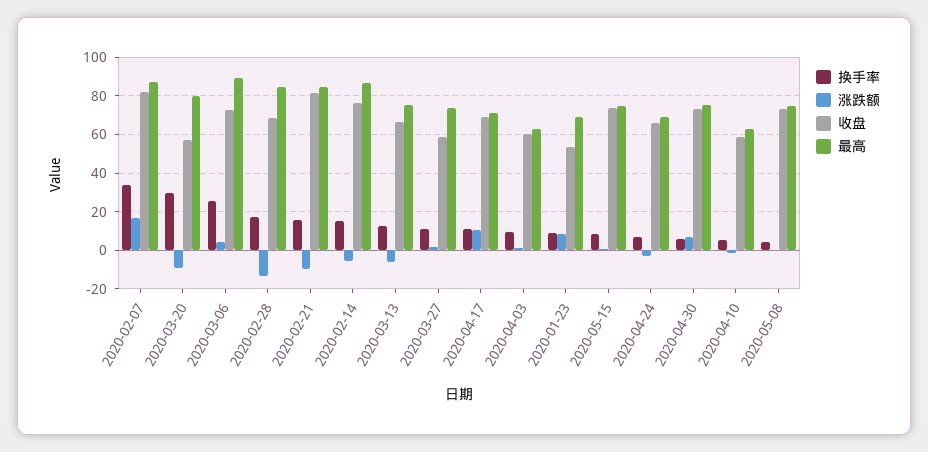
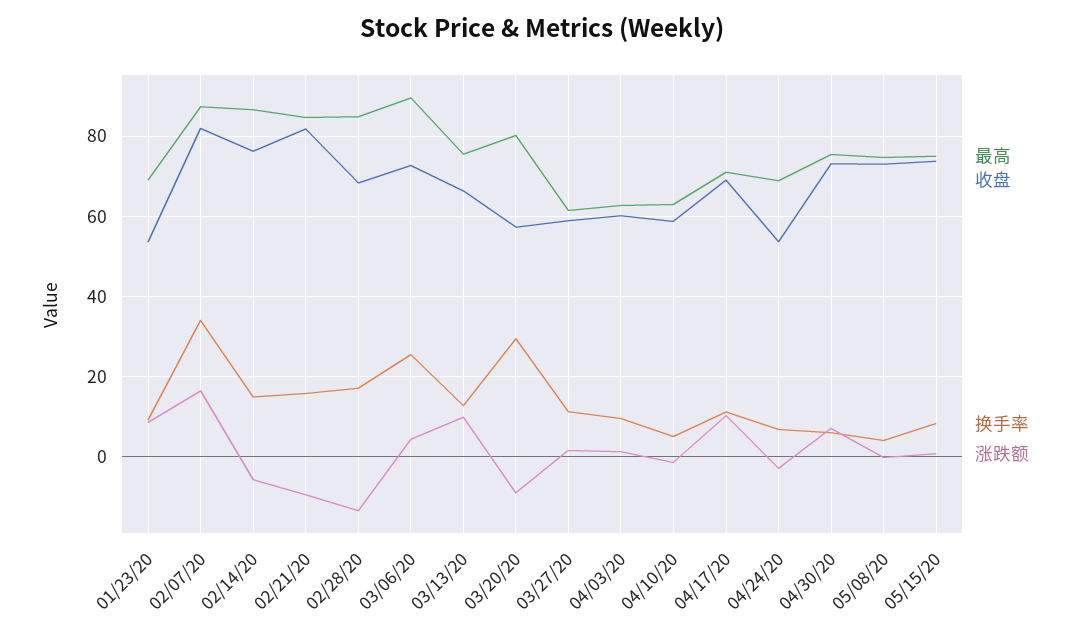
涨跌额, 2020-03-13: -5 -> 10
最高, 2020-03-27: 75 -> 62
收盘, 2020-04-24: 65 -> 54

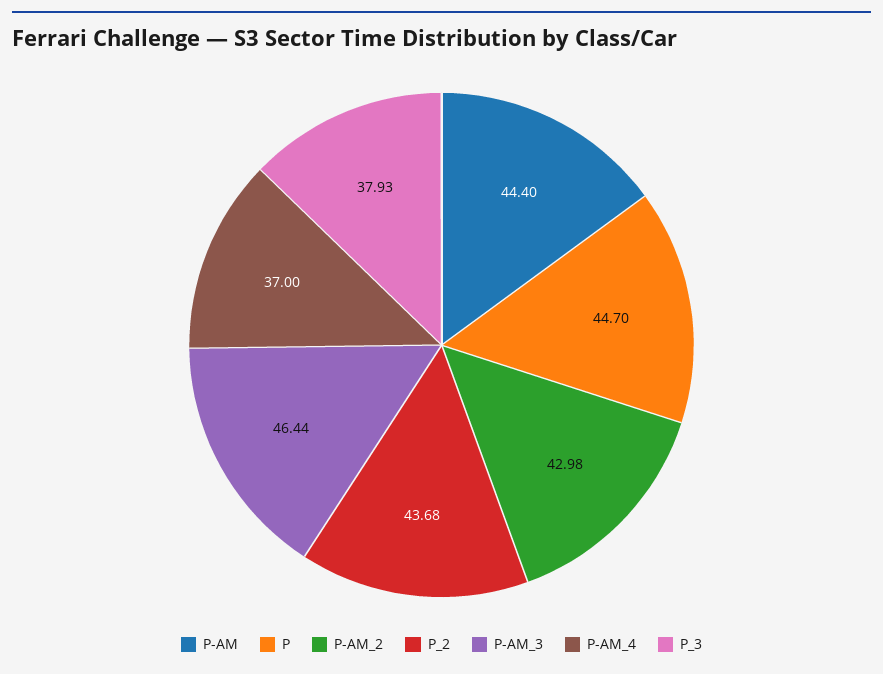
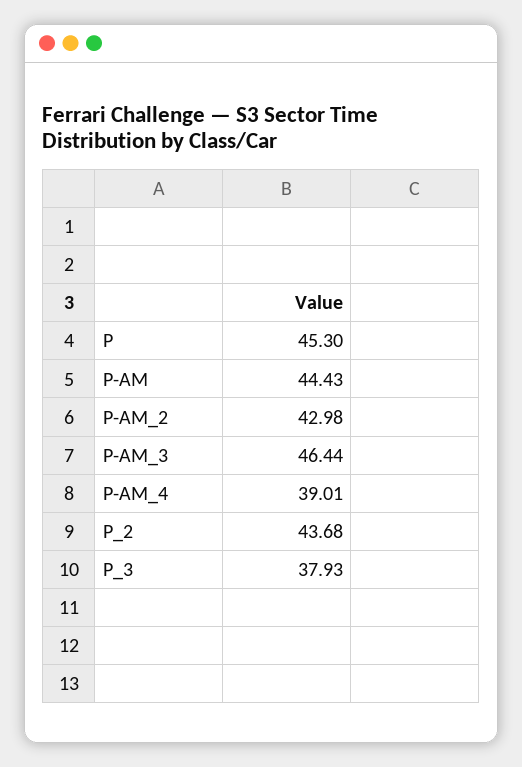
P-AM: 44.4 -> 44.43
P: 44.7 -> 45.3
P-AM_4: 37 -> 39.01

---

The answer is to be the lines from the line that contains "最高, 2020-03-27: 75 -> 62" through the last line of the material, retyped exactly, both included, with pictures left out, please.

* Solution for this problem:
最高, 2020-03-27: 75 -> 62
收盘, 2020-04-24: 65 -> 54

P-AM: 44.4 -> 44.43
P: 44.7 -> 45.3
P-AM_4: 37 -> 39.01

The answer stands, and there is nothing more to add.